WORK REQUIRED → Carry on the report on psychiatric problems after traumatic brain injury from the point where it stops, leaving the data that follows it aside.

(SUPPLIED PASSAGE)

SAVANNAH, GA—Psychiatric comorbidity after traumatic brain injury (TBI) is common and, even after a mild injury, can have a serious impact on a patient's life. In research presented at the 19th Annual Meeting of the American Neuropsychiatric Association, Vani Rao, MD, and colleagues reported on the prevalence and impact of post-TBI depression, aggression, and sleep disturbances.

Aggression and Depression Post-TBI
In one study reported by Dr. Rao and colleagues, 27.9% of 68 patients evaluated within three months of their TBI experienced symptoms of aggression; those patients were also significantly more likely to have new-onset major depression, poorer social functioning, and an increased dependency for activities of daily living. The likelihood of aggression was increased with each of the correlates: 62-fold with post-TBI psychosocial impairment, eightfold with new-onset major depression, and by 8% with post-TBI dependence for activities of daily living.

“Aggression—more specifically verbal agitation—is common after TBI,” said Dr. Rao in an interview with Neurology Reviews. “It should not be ruled out as rude or bad behavior. Patients presenting with anger or agitation should be evaluated for depression, as early diagnosis and treatment of these conditions can lead to more effective recovery and rehabilitation.” Dr. Rao is an Associate Professor of Psychiatry at Johns Hopkins University in Baltimore and Medical Director of the Brain Injury Clinic at Johns Hopkins Bayview Medical Center.

(End SUPPLIED PASSAGE)
(RECORDS PROVIDED)

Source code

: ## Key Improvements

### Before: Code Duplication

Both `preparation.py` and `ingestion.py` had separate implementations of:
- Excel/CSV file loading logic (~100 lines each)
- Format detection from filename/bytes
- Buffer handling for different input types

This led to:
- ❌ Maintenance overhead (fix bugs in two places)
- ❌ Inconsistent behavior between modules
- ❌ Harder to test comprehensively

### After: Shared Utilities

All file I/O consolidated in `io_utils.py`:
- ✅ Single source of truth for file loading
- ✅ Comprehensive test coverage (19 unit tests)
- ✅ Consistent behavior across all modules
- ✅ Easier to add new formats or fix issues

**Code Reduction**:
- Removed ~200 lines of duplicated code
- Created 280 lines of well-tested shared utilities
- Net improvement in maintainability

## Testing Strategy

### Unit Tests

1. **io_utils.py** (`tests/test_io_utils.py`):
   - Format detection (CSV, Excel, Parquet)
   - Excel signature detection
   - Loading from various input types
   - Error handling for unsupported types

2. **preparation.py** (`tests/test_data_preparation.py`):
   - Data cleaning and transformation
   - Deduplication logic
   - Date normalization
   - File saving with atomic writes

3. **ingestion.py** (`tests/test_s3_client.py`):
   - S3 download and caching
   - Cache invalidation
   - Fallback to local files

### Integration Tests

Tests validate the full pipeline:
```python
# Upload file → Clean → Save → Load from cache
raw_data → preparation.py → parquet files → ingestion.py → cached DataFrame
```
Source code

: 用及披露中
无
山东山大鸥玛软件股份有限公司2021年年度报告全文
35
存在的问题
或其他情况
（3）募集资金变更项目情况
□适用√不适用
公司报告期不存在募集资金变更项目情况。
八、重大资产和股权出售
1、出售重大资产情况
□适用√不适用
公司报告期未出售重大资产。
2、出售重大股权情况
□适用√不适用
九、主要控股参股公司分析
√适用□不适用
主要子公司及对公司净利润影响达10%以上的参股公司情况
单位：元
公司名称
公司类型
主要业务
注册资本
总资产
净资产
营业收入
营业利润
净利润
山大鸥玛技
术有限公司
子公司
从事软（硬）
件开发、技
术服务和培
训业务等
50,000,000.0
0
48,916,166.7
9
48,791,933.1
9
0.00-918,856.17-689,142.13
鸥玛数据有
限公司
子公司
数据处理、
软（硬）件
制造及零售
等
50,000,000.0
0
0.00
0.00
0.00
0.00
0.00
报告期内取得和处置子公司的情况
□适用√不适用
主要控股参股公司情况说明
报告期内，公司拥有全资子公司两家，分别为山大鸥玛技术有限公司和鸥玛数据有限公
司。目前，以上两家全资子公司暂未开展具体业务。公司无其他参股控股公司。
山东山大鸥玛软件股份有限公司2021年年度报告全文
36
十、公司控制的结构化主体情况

(End RECORDS PROVIDED)

ANSWER SECTION →
The research team also suggested that damage to the frontotemporal lobe and basal ganglia may increase the risk of major depression after TBI. In a pilot study that examined brain metabolic ratios of N-acetyl aspartate to creatine and regional brain volumes, those areas showed significantly reduced function in 10 case participants who developed major depression following TBI, as compared with seven controls who did not.

None of the participants had a history of major depression, and the cases presented between three months and five years after TBI. The case participants were significantly older than the control participants (mean age, 52.4 vs 27.4). About 60% of case participants had moderate to severe TBI, and all controls had injuries of that severity. Gray matter volume was significantly reduced in the right frontal lobe among cases. Neuropsychologic tests showed significantly reduced frontal functioning and a trend toward reduced temporal functioning. Metabolism was also reduced in the right basal ganglia of the group with major depression. Dr. Rao noted that some of the findings may be secondary to the older age among cases, however.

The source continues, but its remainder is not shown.